Before trying this, review very carefully what the tool will download. The forums are massive, and a careless attempt to spider the forums will download far more than you want, as well as likely putting enough load on the server to irritate the host.
robots.txt
wget's mirror mode respects robots, so it should be good if you put a speed limit on it. If you won't, you will certainly irritate infra guys.
Any idea why it bans magpie-crawler though? It's a funny way to ban a spider too; if one wants to misbehave, it can start with simply ignoring the kind request anyway.
I was not involved in creation of that file, so I cannot comment on magpie. However, having looked at it, I don't think that exclusion is sufficient to address my earlier warning. Once a spider finds a topic, each topic has within it links to the individual posts of that thread, so a 25-post topic will be downloaded 26 times: once as a topic, and once as each of its 25 posts. As the number of posts increase, the problem gets worse. Those robots.txt exclusions might keep a crawler from getting topic index lists, but if the user provides a link to a topic, the crawler can hop from thread to thread using the next/previous links.
No, I think the first part of robots.txt (for all browsers) is a good instruction for well behaved crawlers, since it does allow indexing of content with permanent addresses, while filtering out the volatile queries.
Links to individual posts shouldn't be a problem either, since that #part is only a reference to ID attribute in a html element within the same document. Clicking on those links doesn't refresh page either, browser just jumps to the position. Unless there are some other links to posts I'm not aware of?
It's the second part, for magpie, that baffles me.

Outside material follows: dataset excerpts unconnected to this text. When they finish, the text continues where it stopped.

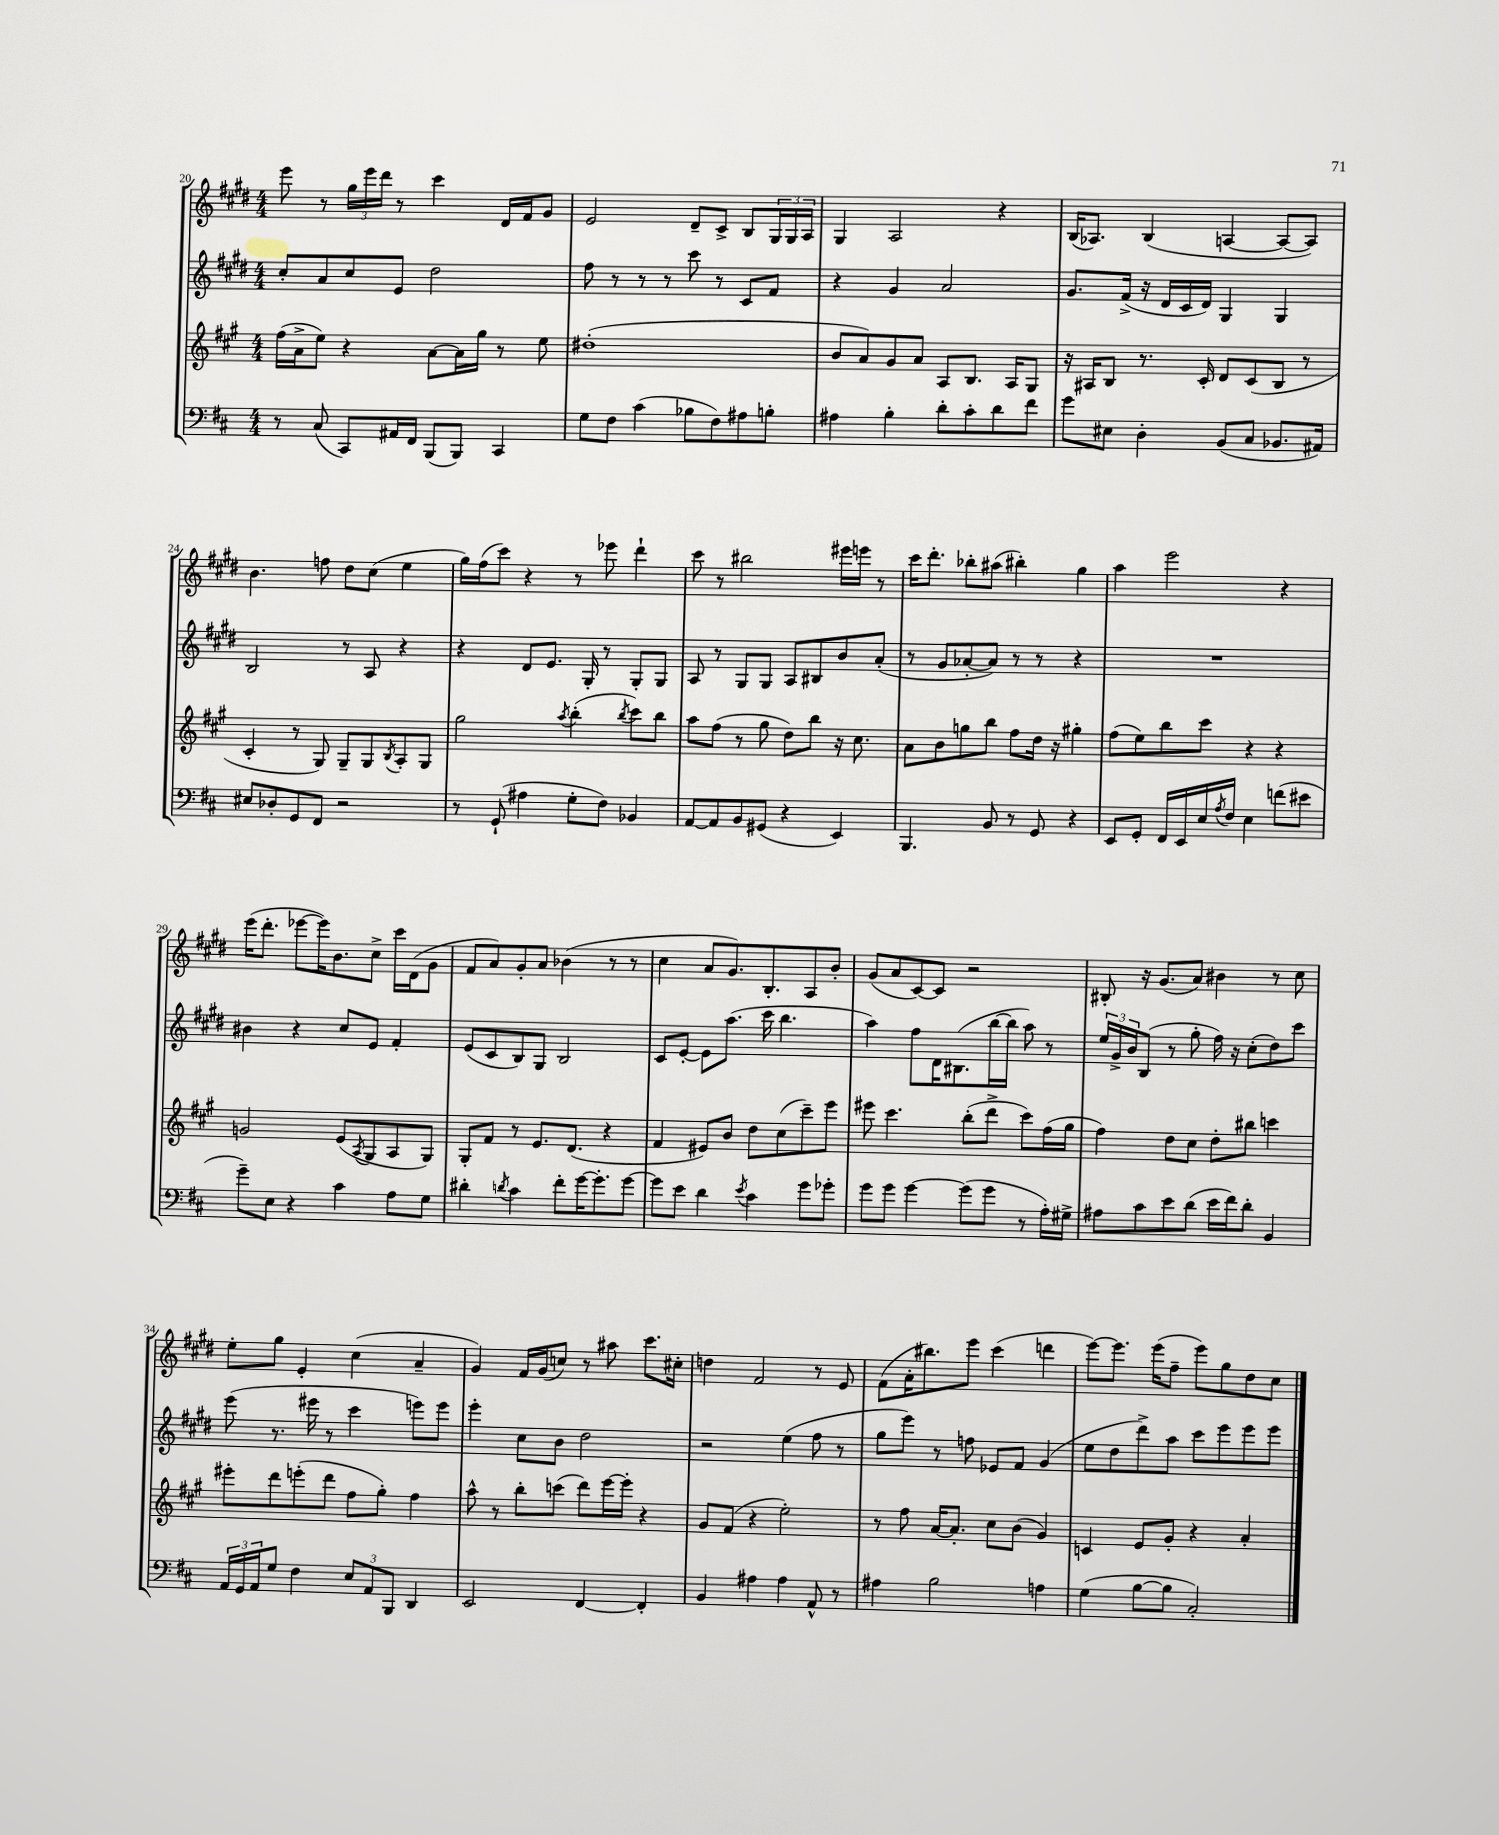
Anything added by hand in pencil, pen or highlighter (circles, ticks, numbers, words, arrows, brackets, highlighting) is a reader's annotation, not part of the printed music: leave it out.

**kern	**kern	**kern	**kern
*part4	*part3	*part2	*part1
*staff4	*staff3	*staff2	*staff1
*clefF4	*clefG2	*clefG2	*clefG2
*k[f#c#]	*k[f#c#g#]	*k[f#c#g#d#]	*k[f#c#g#d#]
*M4/4	*M4/4	*M4/4	*M4/4
=20	=20	=20	=20
8r	(16ff#\LL	8cc#'/L	8eee\
.	16a^\J	.	.
(8C#/	8ee\J)	8a/	8r
8CC#/L)	4r	8cc#/	24gg#\LL
.	.	.	24eee\
.	.	.	24ddd#\JJ
16AA#X/L	.	8e/J	8r
16FF#/JJ	.	.	.
(8BBB/L	[8a\L	2dd#\	4ccc#\
8BBB/J)	16a\L]	.	.
.	16gg#\JJ	.	.
4CC#/	8r	.	16d#/LL
.	.	.	16f#/J
.	8ee\	.	8g#/J
=21	=21	=21	=21
8G\L	(1dd#X'	8ff#\	2e/
8F#\J	.	8r	.
(4c#\	.	8r	.
.	.	8r	.
8B-X\L	.	8ccc#\	8d#~/L
8F#\)	.	8r	8c#^/J
8A#X\	.	8c#/L	8B/L
8Bn'\J	.	8f#/J	24G#/L
.	.	.	24G#/
.	.	.	24A/JJ
=22	=22	=22	=22
4A#X\	8b/L	4r	4G#/
.	8a/)	.	.
4B'\	8g#/	4g#/	2A/
.	8a/J	.	.
8d'\L	8A/L	2a/	.
8c#'\	8.B/J	.	.
8d\	.	.	4r
.	16A/KL	.	.
8f#\J	8G#/J	.	.
=23	=23	=23	=23
8g\L	16r	8.g#/L	(16B/KL
.	16A#X/KL	.	8.A-X/J)
8E#X\J	8B/J	.	.
.	.	(16f#^/Jk	.
4D'\	8.r	16r	(4B/
.	.	16d#/LL	.
.	.	16c#/	.
.	16c#'/	16d#/JJ)	.
(8BB/L	8d/L	4G#/	[4An/
8C#/J	(8c#/	.	.
8.BB-X/L	8B/J	4G#/	8A/L_
.	8r	.	8A/J])
16AA#X/Jk)	.	.	.
!!LO:LB:g=z
=24	=24	=24	=24
8E#X/L	4c#'/	2B/	4.b\
8D-X'/	.	.	.
8GG/	8r	.	.
8FF#/J	8G#/)	.	8ffn\
2r	8G#~/L	8r	8dd#\L
.	8G#/	8A/	(8cc#\J
.	8qB/	.	.
.	8A'/	4r	4ee\
.	8G#/J	.	.
=25	=25	=25	=25
8r	2gg#\	4r	16gg#\LL)
.	.	.	(16ff#\J
(8GG`/	.	.	8ccc#\J)
4A#X\	.	8d#/L	4r
.	.	8.e/J	.
.	8qaa/	.	.
8G'\L	(4bb'\	.	8r
.	.	16G#'/	.
8F#\J)	.	8r	8eee-X\
.	8qbb/	.	.
4BB-X/	8ccc#\L)	8G#'/L	4ddd#`\
.	8bb\J	8G#/J	.
=26	=26	=26	=26
[8AA/L	8aa\L	8A/	8ccc#\
8AA/]	(8ff#\J	8r	8r
8BB/	8r	8G#/L	2bb#X\
(8GG#X/J	8gg#\	8G#/J	.
4r	8dd\L)	8A/L	.
.	8bb\J	8B#X/	.
4EE/)	16r	8b/	16eee#X\LL
.	8.cc#\	.	16eeen\JJ
.	.	(8a'/J	8r
=27	=27	=27	=27
4.BBB/	8a\L	8r	16ccc#\KL
.	.	.	8.ddd#'\J
.	8b\	8g#/L	.
.	8ggn\	[8a-X'/	8bb-X'\L
8BB/	8bb\J	8a-/J])	(8aa#X\J
8r	8ff#\L	8r	4bb#X'\)
8GG/	16dd\Jk	8r	.
.	16r	.	.
4r	4gg#X'\	4r	4gg#\
=28	=28	=28	=28
8EE/L	(8ff#\L	1r	4aa\
8GG'/J	8ee\)	.	.
16FF#/LL	8bb\	.	2eee\
16EE/	.	.	.
16E/	8ccc#\J	.	.
8qA/	.	.	.
16F#/JJ	.	.	.
4E\	4r	.	.
(8fn\L	4r	.	4r
8e#X\J	.	.	.
!!LO:LB:g=z
=29	=29	=29	=29
8g~\L)	2gn/	4b#X\	(16eee\KL
.	.	.	8.ddd#'\J
8E\J	.	.	.
4r	.	4r	[8eee-X\L
.	.	.	16eee-\K])
.	.	.	8.b\
4c#\	(8e/L	8cc#/L	.
.	8qA/	.	.
.	8G#/	8e/J	8cc#^\J
8A\L	8A/	4f#'/	16ccc#\LL
.	.	.	(16d#\J
8G\J	8G#/J)	.	8g#\J
=30	=30	=30	=30
4d#X'\	8G#'/L	(8e/L	8f#/L
.	8f#/J	8c#/	8a/)
8qdn/	.	.	.
4c#\	8r	8B/)	8g#'/
.	8.e/L	8G#/J	8a/J
8f#'\L	.	2B/	(4b-X\
.	(8.d/J	.	.
[16g\K	.	.	.
8.g'\]	.	.	.
.	4r	.	8r
[8g\J	.	.	8r
=31	=31	=31	=31
8g\L]	4f#/	8c#/L	4cc#\
8e\J	.	[8e'/J	.
4d\	8e#X/L)	8e\L]	8a/L
.	8b/J	(8.aa\J	8.g#/)
8qe/	.	.	.
4c#\	8dd\L	.	.
.	.	16ccc#\	8.B'/
.	(8cc#\	4.bb\	.
8g\L	8ccc#~\)	.	8A/
8g-X'\J	8eee\J	.	8b'/J
=32	=32	=32	=32
8g\L	8eee#X\	4aa\)	(8g#/L
8g\J	4.ccc#\	.	8a/
[4g\	.	8ff#\L	[8c#/)
.	.	16d#\K	8c#/J]
.	.	(8.B#X\	.
(8g\L]	(8bb'\L	.	2r
8g\J	8ddd^\J	[16bb\L	.
.	.	16bb\JJ]	.
8r	8ccc#\L)	8aa\)	.
16A'\LL)	(16ff#\L	8r	.
16G#X^\JJ	16gg#\JJ	.	.
=33	=33	=33	=33
8A#X\L	4ff#\)	24ee/LL	8B#X'/
.	.	24g#^/	.
.	.	24b/J	.
8c#\	.	(8B/J	16r
.	.	.	(8.g#/L
8e\	8dd\L	8r	.
(8d\J	8cc#\J	8gg#'\	8a/J)
16e\LL	8dd'\L	16ff#\)	4b#X\
16f#\J)	.	16r	.
8d'\J	8bb#X\J	(8cc#'\L	.
4BB/	4cccn\	8dd#\)	8r
.	.	8ccc#\J	8cc#\
!!LO:LB:g=z
=34	=34	=34	=34
24AA/LL	8eee#X'\L	(8eee\	8ee'\L
24GG/	.	.	.
24AA/J	.	.	.
8G/J	8ddd\	8.r	8gg#\J
4F#\	(8eeen'\	.	4e'/
.	.	16eee#X\	.
.	8ddd\J	8r	.
12E/L	8ff#\L	4ccc#\	(4cc#\
12AA/	.	.	.
.	8gg#'\J)	.	.
12BBB/J	.	.	.
4DD/	4ff#\	8eeen\L)	4a~/
.	.	8eee\J	.
=35	=35	=35	=35
2EE/	8aa^^\	4eee'\	4g#/)
.	8r	.	.
.	8bb'\L	8cc#\L	16f#/LL
.	.	.	(16g#/J
.	(8cccn\J	8b\J	8ccn/J)
[4FF#/	8ddd\L)	2dd#\	8r
.	[16eee\L	.	8aa#X\
.	16eee'\JJ]	.	.
4FF#'/]	4r	.	8.ccc#\L
.	.	.	16cc#X'\Jk
=36	=36	=36	=36
4BB/	8g#/L	2r	4ddn\
.	(8f#/J	.	.
4A#X\	4r	.	2f#/
4A#\	2ee'\)	(4ee\	.
8AA^^/	.	8ff#\	8r
8r	.	8r	8e/
=37	=37	=37	=37
4A#X\	8r	8gg#\L	(8f#\L
.	8ff#\	8eee\J)	16a'\K
.	.	.	8.bb#X\)
2B\	[16a/KL	8r	.
.	8.a'/J]	.	.
.	.	8ffn\	8eee\J
.	8cc#\L	8e-X/L	(4ccc#\
.	(8b\J	8f#/J	.
4An\	4g#/)	(4g#/	4dddn\
=38	=38	=38	=38
(4G\	4cn/	8ee\L	[8eee\L)
.	.	8dd#\	8.eee\J]
[8B\L	8e/L	8ddd#^\)	.
.	.	.	(16eee\KL
8B\J]	8g#'/J	8aa\J	8ff#~\J
2C#'/)	4r	8ccc#\L	8eee\L)
.	.	8eee\	8gg#\
.	4a'/	8eee\	8dd#\
.	.	8eee\J	8cc#\J
==	==	==	==
*-	*-	*-	*-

When viewing the thread, for each post, there is an icon that links to [post]8833110[/post], [post]8833113[/post], etc. Those are all separate URLs from the thread itself, although their content is largely duplicative. You are right that those also have a fragment to jump the browser to the specific post, but my concern is that a crawler that is trying to mirror everything would retrieve each of those [post] links individually.
Wow, you got me on this one. It actually uses post ID in the path followed by post ID in element instead of the thread and page in path followed by post ID in element. Ok, now that IS actually a problem.